What is “necessary” for the commercial intermediary to distribute “copies” of the software program will vary across software businesses. Furthermore, given the most recent Model Tax Convention Commentary was issued in 2017, there is no substantive analysis of SaaS arrangements in the context of royalties.

Date of Effect

Similar to statements in TR 2021/D4 (where the ATO indicate that the draft ruling is proposed to apply both before and after its date of issue) TR 2024/D1 does not provide an exact commencement date.

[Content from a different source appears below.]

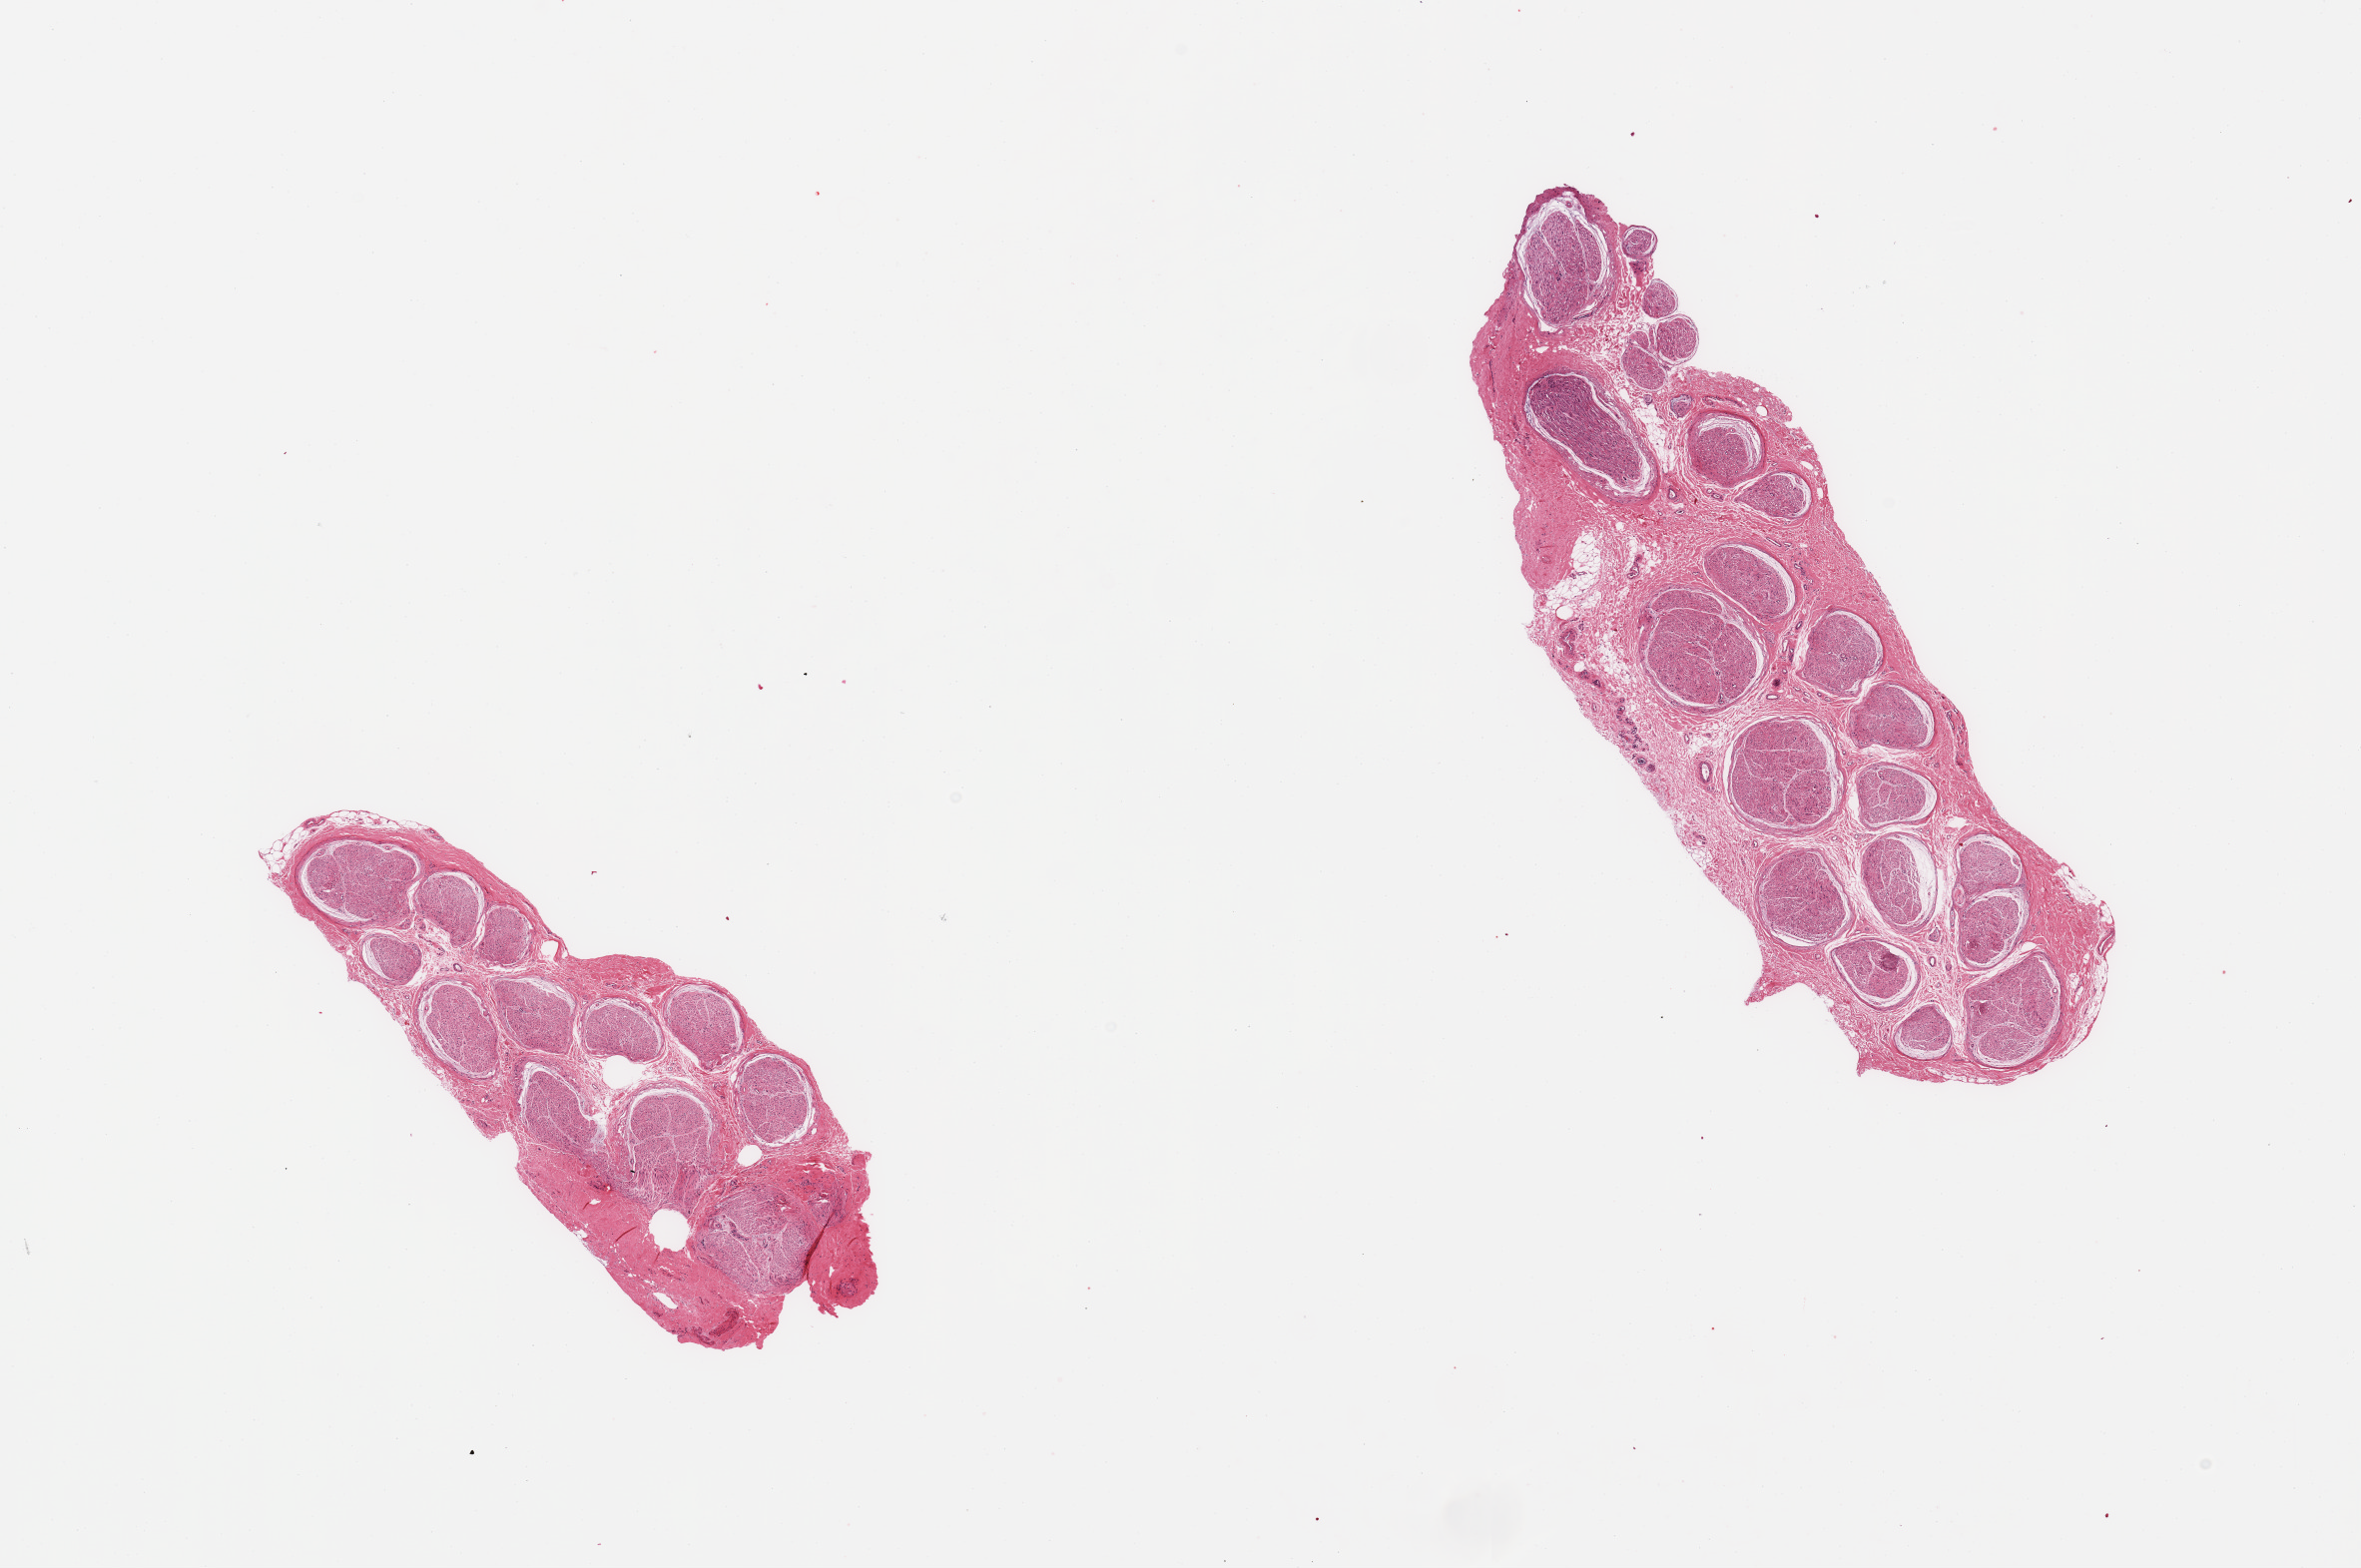
Whole-slide image, H&E stain — shown as a low-resolution overview of the whole scanned area (about 18.7 x 12.4 mm, acquisition: 20x scan), PAXgene-fixed, paraffin-embedded tissue, target tissue: tibial nerve, tissue donor sample. Donor sex: female.
Reviewer comment on this tissue sample: 2 pieces; well trimmed; 30% internal fibrous content.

TR 2021/D4 was originally designed to replace TR 93/12 with the latter being withdrawn from 1 July 2021. While there has not been a substantial change to the Commissioner’s view between the two draft rulings, greater clarification in relation to the effective date and / or the compliance approach to be taken by the Commissioner in relating to existing and historical positions would assist in providing greater certainty to taxpayers in respect of their arrangements.

Conclusion

TR 2024/D1 extends the types of payments in respect of software and intellectual property rights that the ATO consider to be royalties and therefore the payments that are subject to royalty withholding tax. Taxpayers that make payments for software should consider TR 2024/D1 in the context of their software and intellectual property rights arrangements both in substance and legal form.